My last post explored the area on the north western corner of San Francisco – from the Beach Chalet restaurant along Ocean Beach to the Cliff House and adjacent Sutro Baths.
If you need to return to the city at this point, you can either drive back via the avenues or take the 38 Geary Muni bus. But an infinitely more rewarding, if strenuous, route is along the Coastal Trail, part of the Golden Gate National Recreation Area, that winds around the headland all the way to Fort Point and the Golden Gate Bridge. The walk begins at the parking lot behind the baths.
The Cliff House, with the huge picture windows of the bistro and Sutro’s beneath, presents its more fetching side when viewed from the ruins.
A few hundred yards along the trail, set in the wild, cypress-filled expanse of Lincoln Park, a short detour inland brings you to the stately Palace of the Legion of Honour, an exact replica of the neoclassical Palais de la Légion d,Honneur in Paris. Built in the nineteen twenties to promote French art in California and commemorate the state’s casualties in the Great War, it houses European art from the last eight centuries, including paintings by Rubens, Rembrandt, Monet and Degas, as well as exhibits from Rome, Greece, Egypt and Assyria.
It might be best known in the public imagination for providing the setting for scenes in Hitchcock’s Vertigo, but the gallery is more important for being the home to more than seventy sculptures by Auguste Rodin. Indeed, an original bronze casting of his Le Penseur (The Thinker), the production of which was overseen by the sculptor himself, greets visitors as they enter via the courtyard.

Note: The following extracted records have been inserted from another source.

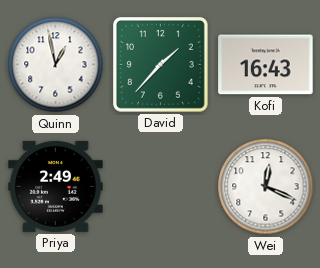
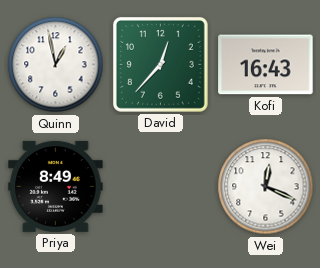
David: 1:37 -> 12:37
Priya: 2:49 -> 8:49
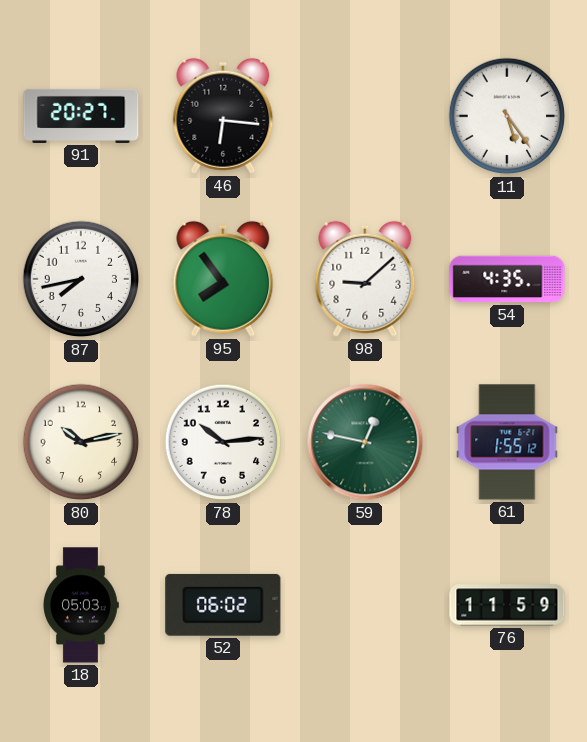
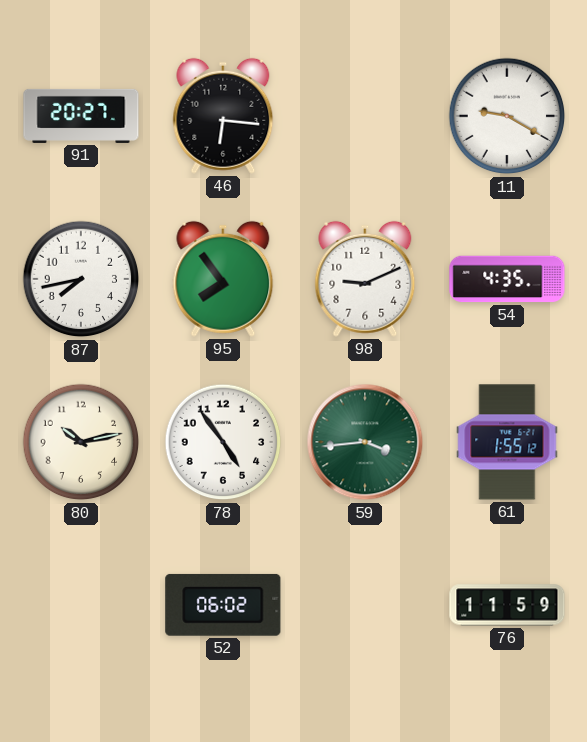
11: 5:24 -> 9:20
98: 9:08 -> 9:11
78: 10:14 -> 4:54
59: 12:47 -> 3:44
18: 05:03 -> none
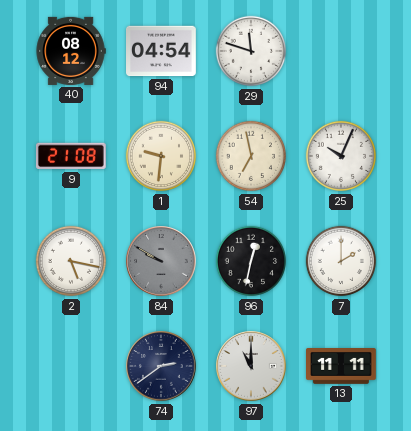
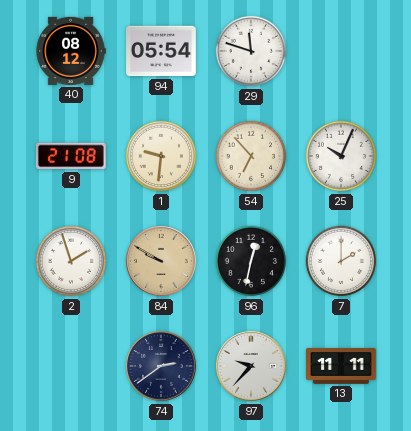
94: 04:54 -> 05:54
54: 6:58 -> 6:53
2: 5:17 -> 1:57
84 dial: grey -> champagne
97: 11:00 -> 9:37
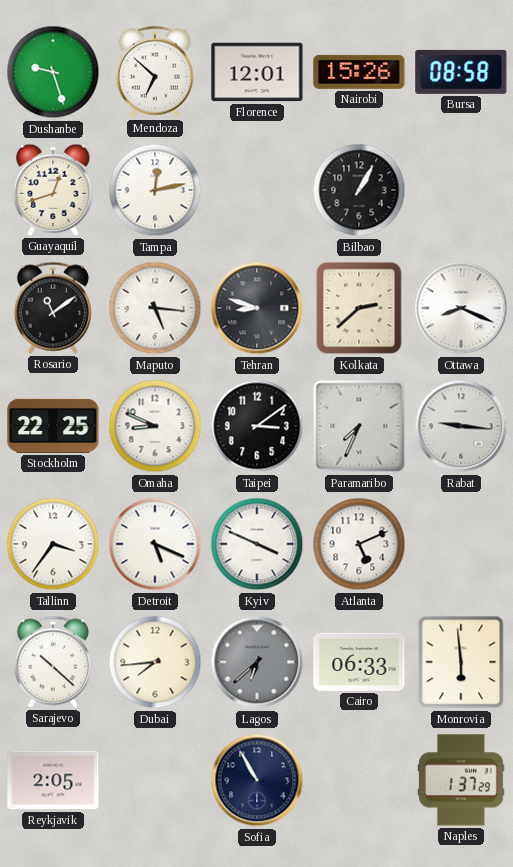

Returning to the trail, steep wooden steps transport the adventurous hiker onto Mile Rocks Beach, where, even on a calm day, the rugged terrain is lashed by the strong currents of the powerful Pacific.
From here, Mile Rocks Lighthouse sits half a mile off shore. Built originally as a bell buoy in 1889, with the lighthouse completed in 1906, it served to guide the way for seafarers until 1966 when the Coast Guard dismantled the lantern and converted it to a helicopter landing pad. Emasculated it may now be, but it is still a curiously imposing structure.
One of the chief pleasures of the walk is the “now you see me, now you don’t” tease played by the Golden Gate Bridge.
China Beach, so named as it was once home to an encampment of Chinese fishermen, is a small cove with facilities for residents hardy enough to swim in the icy waters. As the trail turns due north towards the bridge, the larger Baker Beach, the original site for the Burning Man art festival, is one of the most popular spots for sunbathing, walking and fishing, as well as being dog friendly. On sunny days, the northern end is notable for the absence of swimwear or any clothing for that matter.
And it affords a stunning view – of the bridge, not me.
It might be feel remote but you should not get lost on the trail.

At the end of Lincoln Park, the wooded, green terrain gives way to swanky Sea Cliff, one of San Francisco’s most affluent neighbourhoods with its pastel coloured mansions and their immaculately manicured gardens. Its exclusivity is reinforced on every corner by signs forbidding tourist buses, and its list of current and former residents includes Robin Williams, Sharon Stone, Paul Kantner and the founders of both Twitter and Gap. The views of the Golden Gate Bridge and the Marin Headlands are unsurprisingly priceless.
The walk on this occasion ends here on the south west corner of the Presidio. That magnificent former US army base deserves a post of its own, and I will return to it at a later date.